The beginning of the year brings with it a sense of renewal, a new beginning. As companies kick-start 2012, they should audit at least one human resource practice to make certain they are complying with applicable laws. It involves making sure that there are no gender-based compensation discrepancies in your workforce between women and men doing equal work under similar working conditions.

Earlier this year, Jacqueline A. Berrien, chair of the Equal Employment Opportunity Commission (EEOC), stated: “We have come a long way since the days when gender-based inequities in access to jobs and payment of wages were sanctioned by law, but studies show that a significant portion of the wage disparity cannot be explained by differences in experience, specific work performed, education or other non-discriminatory factors. This persistent disparity is a stark reminder that the EEOC’s work to end every form of sex discrimination in the workplace—including compensation discrimination—is still unfinished business.”
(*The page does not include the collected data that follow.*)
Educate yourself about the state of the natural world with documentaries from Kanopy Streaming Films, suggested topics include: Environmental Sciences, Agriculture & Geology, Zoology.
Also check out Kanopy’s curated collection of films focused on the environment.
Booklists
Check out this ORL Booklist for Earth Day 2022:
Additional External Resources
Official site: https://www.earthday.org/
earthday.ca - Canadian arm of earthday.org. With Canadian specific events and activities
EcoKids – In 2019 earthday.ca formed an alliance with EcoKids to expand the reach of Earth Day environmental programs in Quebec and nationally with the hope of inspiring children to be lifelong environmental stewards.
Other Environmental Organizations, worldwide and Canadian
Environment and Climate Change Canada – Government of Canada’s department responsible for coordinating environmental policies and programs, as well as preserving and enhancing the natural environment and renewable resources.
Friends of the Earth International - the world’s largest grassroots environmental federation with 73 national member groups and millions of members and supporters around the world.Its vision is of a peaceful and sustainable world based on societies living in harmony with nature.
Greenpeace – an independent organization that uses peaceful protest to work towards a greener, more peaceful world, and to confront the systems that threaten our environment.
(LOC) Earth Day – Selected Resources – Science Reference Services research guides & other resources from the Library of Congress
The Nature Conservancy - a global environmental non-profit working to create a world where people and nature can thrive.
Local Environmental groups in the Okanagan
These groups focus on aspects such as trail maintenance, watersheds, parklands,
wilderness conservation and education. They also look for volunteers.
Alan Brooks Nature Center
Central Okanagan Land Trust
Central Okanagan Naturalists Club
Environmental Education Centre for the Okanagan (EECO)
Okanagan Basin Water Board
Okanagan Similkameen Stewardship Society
You should heed these types of public comments as a reminder of what you can do to stay ahead. First, don’t wait for a charge of gender-based compensation discrimination to review your compensation practices. Instead, be proactive and audit your compensation practices to identify and address any compensation differences that cannot be explained based upon differences in non-discriminatory factors such as work experience, actual work performed or education.

Next, make sure that senior management has bought into the audit process so that compensation differences that cannot be explained by non-discriminatory factors are addressed. Third, hire outside counsel to provide legal assistance with the audit so that the process and findings can be best positioned to be protected under the attorney-client privilege and the attorney work product privilege.
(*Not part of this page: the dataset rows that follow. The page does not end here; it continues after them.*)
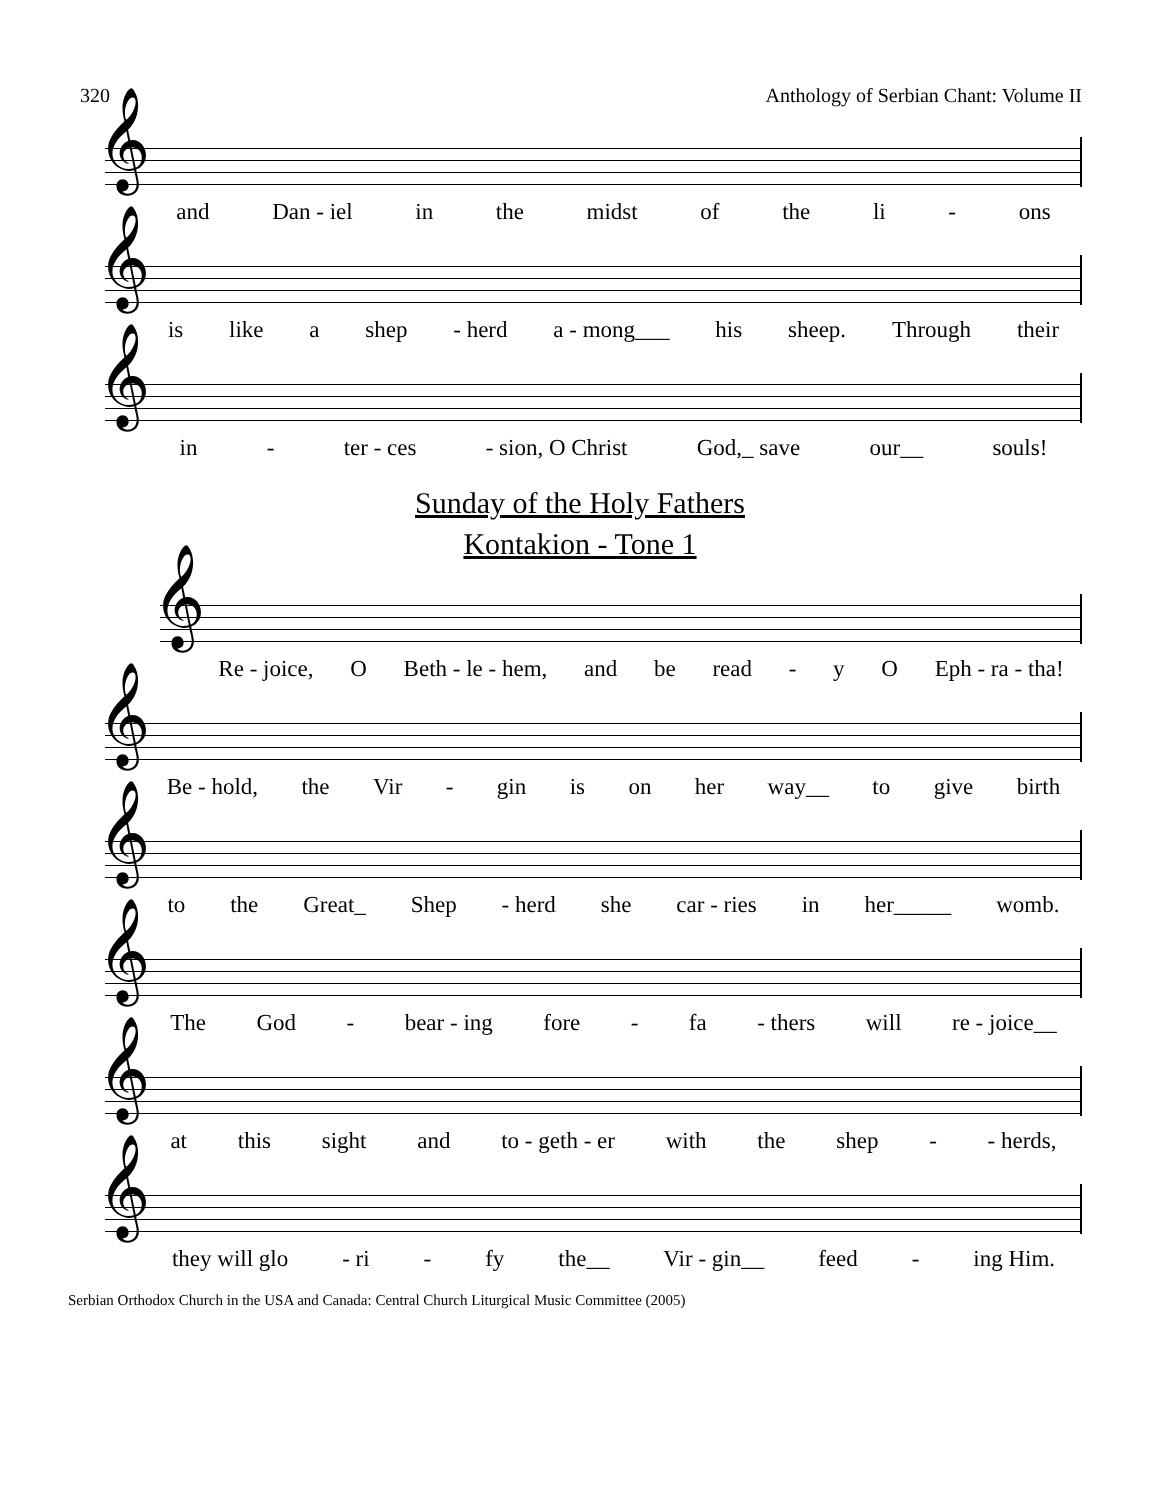320 Anthology of Serbian Chant: Volume II
and Dan - iel in the midst of the li - ons
is like a shep - herd a - mong___ his sheep. Through their
in - ter - ces - sion, O Christ God,_ save our__ souls!
Sunday of the Holy Fathers
Kontakion - Tone 1
Re - joice, O Beth - le - hem, and be read - y O Eph - ra - tha!
Be - hold, the Vir - gin is on her way__ to give birth
to the Great_ Shep - herd she car - ries in her_____ womb.
The God - bear - ing fore - fa - thers will re - joice__
at this sight and to - geth - er with the shep - - herds,
they will glo - ri - fy the__ Vir - gin__ feed - ing Him.
Serbian Orthodox Church in the USA and Canada: Central Church Liturgical Music Committee (2005)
The following steps should be included in an audit:

  • Review, by position, the compensation paid to all employees
  • If you discover compensation differences between men and women holding the same position, conduct a more detailed review to determine the reasons for any differences in compensation including starting salaries, tenure, educational background, performance ratings, geographic pay differences or any other non-discriminatory factor
  • If you discover compensation differences that cannot be explained based upon any of the above non-discriminatory factors, make the decision to adjust the salary of the lower compensated employee during the next salary review process

Conducting the audit and addressing any compensation differences between men and women alone will not insulate you from EEOC scrutiny, but it will best position you to defend against a charge of gender-based compensation and avoid being a part of the EEOC’s unfinished business agenda.